Great pick rusty! Even as a kid when I saw this, i remembered thinking there was something special here. Kermit's almost aching sadness with what he's been given in life, and his realization that what he's got is good enough and great in it's own way.


----------



## jbfan (Jul 1, 2004)

Wow loneframer.
I now need to find my records and pull out bad boy Jim.

Thanks


----------



## woodworkbykirk (Sep 25, 2011)

too many songs for me to pick just one

elvis presley- thats all right mama
stray cats- baby blue eyes, blast off
lee rocker- memphis breeze, miracle in memphis
flogging molly- drunken lullabies, devils dance floor
mike ness- cheating at solitaire, devil in miss jones
social distortion- story of my life, ball and chain, dont take me for granted
street dogs- state of grace, free, final transmission
johnny cash- hey porter, walk the line,
flatfoot 56- courage, city on a hill
motorhead- killed by death, motorhead, ace of spades
big john bates- burlesque is dead, flamethrower
slackers- those three words, war criminal

i could go on and on... and the funny thing is most of the stuff you guys have never heard of.. i hate big time commercial music.. i prefer the underground stuff with raw energy to it thats kept to a 2 or 4 track in recording


----------



## 47howard (Nov 14, 2011)

Tuesday's Gone- Lynyrd Skynyrd


----------



## loneframer (Mar 27, 2009)

jbfan said:


> Wow loneframer.
> I now need to find my records and pull out bad boy Jim.
> 
> Thanks


Jim was genius. He had some great lighthearted songs as well.:thumbup:

http://www.youtube.com/watch?v=zljYVfHdAOE&feature=related

http://www.youtube.com/watch?v=YEo06UdN9vI&feature=related

http://www.youtube.com/watch?v=x8Cob3ief1U&feature=related


----------



## DangerMouse (Jul 17, 2008)

Hey ltd, since we already had a "favorite song" thread, I merged yours with the original.

DM


----------

DATA.
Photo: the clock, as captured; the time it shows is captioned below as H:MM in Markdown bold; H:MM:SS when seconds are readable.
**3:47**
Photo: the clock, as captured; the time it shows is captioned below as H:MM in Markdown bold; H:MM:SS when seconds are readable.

THE TASKS.
A) Repeat the forum thread word for word, starting with "http://www.youtube.com/watch?v=zljYVfHdAOE&feature=related" and going on through "(Jul 17, 2008)".
B) In the forum thread, what did DangerMouse do with ltd's thread?
The data above is separate from the forum thread.

SOLUTIONS TO THE EXERCISE.
A)
http://www.youtube.com/watch?v=zljYVfHdAOE&feature=related

http://www.youtube.com/watch?v=YEo06UdN9vI&feature=related

http://www.youtube.com/watch?v=x8Cob3ief1U&feature=related


----------



## DangerMouse (Jul 17, 2008)

B) DangerMouse merged it with the original "favorite song" thread.